(Activity)
Each line containing the string "upgrade" should be copied out of the entries.
|---|
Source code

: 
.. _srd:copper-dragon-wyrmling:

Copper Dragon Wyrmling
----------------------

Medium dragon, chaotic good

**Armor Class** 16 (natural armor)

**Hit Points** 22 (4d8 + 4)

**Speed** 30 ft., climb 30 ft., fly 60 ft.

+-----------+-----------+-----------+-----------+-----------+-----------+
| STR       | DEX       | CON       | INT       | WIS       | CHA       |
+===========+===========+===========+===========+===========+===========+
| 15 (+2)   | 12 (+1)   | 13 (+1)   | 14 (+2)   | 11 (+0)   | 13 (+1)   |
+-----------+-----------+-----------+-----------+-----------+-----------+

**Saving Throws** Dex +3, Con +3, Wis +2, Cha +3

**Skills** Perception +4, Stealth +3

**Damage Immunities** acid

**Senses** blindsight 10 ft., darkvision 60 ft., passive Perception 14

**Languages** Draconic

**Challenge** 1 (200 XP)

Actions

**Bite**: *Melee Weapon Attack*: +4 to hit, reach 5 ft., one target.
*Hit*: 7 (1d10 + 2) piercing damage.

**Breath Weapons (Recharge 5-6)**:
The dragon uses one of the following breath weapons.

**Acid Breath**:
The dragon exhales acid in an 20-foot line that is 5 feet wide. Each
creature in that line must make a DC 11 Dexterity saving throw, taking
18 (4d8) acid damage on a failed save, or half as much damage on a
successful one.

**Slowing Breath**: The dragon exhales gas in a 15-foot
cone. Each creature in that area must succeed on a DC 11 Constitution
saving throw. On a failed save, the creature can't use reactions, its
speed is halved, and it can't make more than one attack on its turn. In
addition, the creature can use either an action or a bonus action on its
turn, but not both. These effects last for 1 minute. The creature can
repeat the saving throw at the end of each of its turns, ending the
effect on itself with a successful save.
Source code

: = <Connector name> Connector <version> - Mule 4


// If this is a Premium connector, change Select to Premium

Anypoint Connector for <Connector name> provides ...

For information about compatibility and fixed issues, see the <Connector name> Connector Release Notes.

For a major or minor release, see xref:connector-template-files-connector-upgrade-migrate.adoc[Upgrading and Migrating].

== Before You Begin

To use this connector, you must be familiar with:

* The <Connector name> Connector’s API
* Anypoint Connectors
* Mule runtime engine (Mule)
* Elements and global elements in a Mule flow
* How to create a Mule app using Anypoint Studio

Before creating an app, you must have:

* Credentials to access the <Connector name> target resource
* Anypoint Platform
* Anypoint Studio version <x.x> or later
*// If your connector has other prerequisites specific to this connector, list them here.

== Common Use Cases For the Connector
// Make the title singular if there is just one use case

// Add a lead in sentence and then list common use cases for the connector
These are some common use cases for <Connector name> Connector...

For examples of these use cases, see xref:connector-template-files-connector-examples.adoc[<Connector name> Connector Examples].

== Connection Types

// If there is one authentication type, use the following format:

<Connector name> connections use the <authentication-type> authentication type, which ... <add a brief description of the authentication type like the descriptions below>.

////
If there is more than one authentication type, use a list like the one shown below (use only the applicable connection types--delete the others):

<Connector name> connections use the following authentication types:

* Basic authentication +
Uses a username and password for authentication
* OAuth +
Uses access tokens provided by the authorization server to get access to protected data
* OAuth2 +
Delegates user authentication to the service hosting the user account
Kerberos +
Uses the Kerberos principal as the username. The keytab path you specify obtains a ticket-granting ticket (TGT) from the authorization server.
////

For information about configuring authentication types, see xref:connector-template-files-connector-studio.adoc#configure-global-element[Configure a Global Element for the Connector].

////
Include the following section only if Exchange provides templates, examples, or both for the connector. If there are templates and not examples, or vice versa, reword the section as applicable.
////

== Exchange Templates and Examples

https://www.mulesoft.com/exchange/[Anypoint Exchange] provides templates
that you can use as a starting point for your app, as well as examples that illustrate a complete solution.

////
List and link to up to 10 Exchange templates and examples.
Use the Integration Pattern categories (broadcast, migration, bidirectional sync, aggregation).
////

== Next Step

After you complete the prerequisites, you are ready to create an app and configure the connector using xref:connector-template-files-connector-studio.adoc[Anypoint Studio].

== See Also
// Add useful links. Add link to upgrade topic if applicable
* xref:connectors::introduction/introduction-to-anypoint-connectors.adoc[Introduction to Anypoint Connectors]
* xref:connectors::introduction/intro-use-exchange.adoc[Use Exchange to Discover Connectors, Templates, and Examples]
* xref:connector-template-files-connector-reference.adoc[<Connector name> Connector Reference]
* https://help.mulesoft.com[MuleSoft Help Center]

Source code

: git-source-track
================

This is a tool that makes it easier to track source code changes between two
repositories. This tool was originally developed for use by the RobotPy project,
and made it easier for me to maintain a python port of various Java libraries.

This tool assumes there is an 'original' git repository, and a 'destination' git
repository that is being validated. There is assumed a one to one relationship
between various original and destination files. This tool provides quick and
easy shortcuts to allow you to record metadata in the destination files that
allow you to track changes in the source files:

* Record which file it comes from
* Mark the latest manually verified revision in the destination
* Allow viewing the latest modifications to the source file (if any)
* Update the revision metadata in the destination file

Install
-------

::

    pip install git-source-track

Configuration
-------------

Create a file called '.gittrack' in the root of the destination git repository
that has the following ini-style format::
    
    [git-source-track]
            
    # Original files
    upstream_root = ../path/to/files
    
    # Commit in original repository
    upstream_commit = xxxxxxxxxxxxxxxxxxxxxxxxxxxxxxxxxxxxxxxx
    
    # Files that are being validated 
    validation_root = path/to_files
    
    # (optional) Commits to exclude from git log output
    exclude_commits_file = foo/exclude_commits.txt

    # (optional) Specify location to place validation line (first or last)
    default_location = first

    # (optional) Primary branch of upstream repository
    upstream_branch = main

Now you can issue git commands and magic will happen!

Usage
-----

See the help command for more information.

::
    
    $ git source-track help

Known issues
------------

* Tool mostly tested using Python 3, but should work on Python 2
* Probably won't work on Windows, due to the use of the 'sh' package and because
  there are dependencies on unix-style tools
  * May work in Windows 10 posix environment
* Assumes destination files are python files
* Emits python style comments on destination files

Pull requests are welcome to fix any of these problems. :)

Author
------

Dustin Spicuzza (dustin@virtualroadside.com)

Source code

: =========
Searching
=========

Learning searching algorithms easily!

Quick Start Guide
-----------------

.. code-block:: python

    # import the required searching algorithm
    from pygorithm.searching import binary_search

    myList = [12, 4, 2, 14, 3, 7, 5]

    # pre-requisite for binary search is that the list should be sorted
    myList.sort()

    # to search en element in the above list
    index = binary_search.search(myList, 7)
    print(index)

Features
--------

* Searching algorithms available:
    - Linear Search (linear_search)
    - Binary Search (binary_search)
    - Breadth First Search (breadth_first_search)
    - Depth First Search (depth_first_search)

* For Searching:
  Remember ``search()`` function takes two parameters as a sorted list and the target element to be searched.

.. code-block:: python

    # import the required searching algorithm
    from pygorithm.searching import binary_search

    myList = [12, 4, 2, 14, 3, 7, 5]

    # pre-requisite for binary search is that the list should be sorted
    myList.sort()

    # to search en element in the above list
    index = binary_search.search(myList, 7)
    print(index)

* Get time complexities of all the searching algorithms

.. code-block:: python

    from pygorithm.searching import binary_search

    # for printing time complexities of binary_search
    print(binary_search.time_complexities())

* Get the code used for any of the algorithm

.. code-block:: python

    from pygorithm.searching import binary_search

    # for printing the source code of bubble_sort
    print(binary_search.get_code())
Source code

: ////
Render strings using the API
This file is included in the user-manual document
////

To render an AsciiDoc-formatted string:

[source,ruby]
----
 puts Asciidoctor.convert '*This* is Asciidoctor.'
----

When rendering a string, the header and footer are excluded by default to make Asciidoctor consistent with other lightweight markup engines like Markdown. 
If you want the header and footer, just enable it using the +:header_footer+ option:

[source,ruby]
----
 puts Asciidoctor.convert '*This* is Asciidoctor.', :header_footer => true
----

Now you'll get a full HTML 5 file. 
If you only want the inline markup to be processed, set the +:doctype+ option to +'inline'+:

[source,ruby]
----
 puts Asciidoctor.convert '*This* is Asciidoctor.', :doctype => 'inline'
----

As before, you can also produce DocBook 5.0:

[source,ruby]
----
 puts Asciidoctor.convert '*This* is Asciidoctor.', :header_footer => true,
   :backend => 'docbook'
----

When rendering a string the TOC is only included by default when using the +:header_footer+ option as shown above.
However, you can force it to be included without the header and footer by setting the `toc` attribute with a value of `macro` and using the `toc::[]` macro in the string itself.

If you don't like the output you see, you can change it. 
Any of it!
|---|
(Problem solution)
For a major or minor release, see xref:connector-template-files-connector-upgrade-migrate.adoc[Upgrading and Migrating].
// Add useful links. Add link to upgrade topic if applicable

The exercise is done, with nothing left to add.